Conjunto de tarefas »
• 1. Copie do texto sobre vulnerabilidade o trecho que vai de "Continuo sem calculá-los" até "escritos e impressos.".
• 2. Dê continuidade ao texto sobre vulnerabilidade, começando logo após a última frase apresentada.

Documento de origem »

%%

Apesar de não ter lido, considerei o conceito de vulnerabilidade proposto por Brown interessante. Até então trabalhava a vulnerabilidade como fragilidade, fraqueza, desproteção. Para a autora nós a rejeitamos exatamente porque a associamos a sentimentos sombrios como medo, no entanto, ela seria o centro de todas as emoções e sensações. Brown apresenta-a como sendo incerteza, risco e exposição emocional.

E você? Tem disposição para correr riscos emocionais? O que faz quando se sente emocionalmente exposta? Explorar a sua escuridão é um exercício que valeria a pena? Faria isso agora? Como disse Mário Quintana “a vida é uns deveres para fazer em casa. Quando se vê, já são seis horas: há tempo…Quando se vê, já é sexta feira…Quando se vê, passaram 60 anos! ” Sentencio que a minha hora é agora, sem a certeza de que a minha exposição contará com a sua empatia, o que significa que os riscos não foram calculados.

Começo radiografando o presente. Passo a observar a casa em que vivemos e vejo que ela envelheceu conosco. Em todos os cômodos há sinais da nossa idade e há também o desleixo característico da ausência de disposição para pôr as coisas em ordem.

O acúmulo do desnecessário já não se pode esconder. São tecnologias obsoletas, documentos antigos, roupas e sapatos que não se usa. Somados a isso, vê-se pequenos riscos nas pedras que cobrem as paredes dos banheiros e da cozinha, o piso perdeu seu brilho e apresenta marcas de objetos que ao caírem, deixou-lhes cicatrizes.

Detenho o meu olhar nas paredes da sala. Meu Deus! As telas desbotaram?! O tecido do sofá também. Os móveis precisam de uma camada de verniz. As cortinas devem ser trocadas. Quando paramos de nos importar com ela?! Lembrei da conversa com um psiquiatra na qual ele disse que a organização da casa reflete a forma como está sua cabeça. Torço para que ele esteja errado.

Insegura, acolho-me em Clarice Lispector e ela me diz “só o que está morto não muda! Repito por pura alegria de viver: a salvação é pelo risco, sem o qual a vida não vale a pena! ” Lispector também aconselha a correr riscos?!

Continuo sem calculá-los e, portanto, sem a certeza de que a minha exposição tocará você. Mergulho no passado. Resolvo começar pelos papéis guardados em gavetas, estantes, armários. Formou-se, no meio da sala, uma enorme pilha de folhas, escritos e impressos.

%%

Conteúdo dos dados »
%%

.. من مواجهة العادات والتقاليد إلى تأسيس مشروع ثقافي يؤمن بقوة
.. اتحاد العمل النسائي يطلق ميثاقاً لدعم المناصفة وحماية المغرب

%%

Respostas numeradas »
• 1.
Continuo sem calculá-los e, portanto, sem a certeza de que a minha exposição tocará você. Mergulho no passado. Resolvo começar pelos papéis guardados em gavetas, estantes, armários. Formou-se, no meio da sala, uma enorme pilha de folhas, escritos e impressos.

• 2.
Os papéis que foram e ainda serão rasgados lembram quanto tempo estamos aqui. Há cartões feitos pelos filhos, na educação infantil, com declarações de amor. Cartões e certificados de alunos destaque do ensino fundamental. Um texto do filho mais velho reclamando da proteção exagerada sobre ele e o irmão “é fruto do grande amor que sentem, mas nos sufoca”. Ouso dizer, embora não seja datado, que ele devia estar no ensino médio. Dos tempos da Universidade, muitos panfletos da sua ativa militância e, até eles, já têm mais de uma década.

Creio que não haja razões para pedir perdão quando a própria vítima entendeu que aquele era o nosso jeito de amar. E como o amor aos filhos se impôs nas nossas vidas, recorro a Vinicius de Moraes para dar testemunho dele. “Amo-te afim, de um calmo amor prestante. E te amo além, presente na saudade. Amo-te, enfim, com grande liberdade. Dentro da eternidade e a cada instante”.

Continuo a jornada pelo passado e agora estou cuidando apenas do meu. Vem a mim as palavras do poeta Thiago Mello, que a pouco nos deixou, “sem conhecer-me, padeço o mistério de existir em amargo desencontro comigo mesmo”. Sussurro: coragem! E sigo.

Entre os documentos encontro o desenho de ex-colegas de trabalho se referindo a mim como ‘a super chefe’. Será que também os sufoquei? O meu amor sufoca e o meu comando também?!

Recordo que um deles costumava dizer que o desagradava me ver com determinado colar – nesses dias o tempo fechava. Não sei com qual frequência usei esse acessório, mas como Carlos Drummond “nunca me esquecerei desse acontecimento na vida das minhas retinas tão fatigadas”. No caminho de Drummond havia uma pedra e no dos meus ex-colegas a pedra seria eu?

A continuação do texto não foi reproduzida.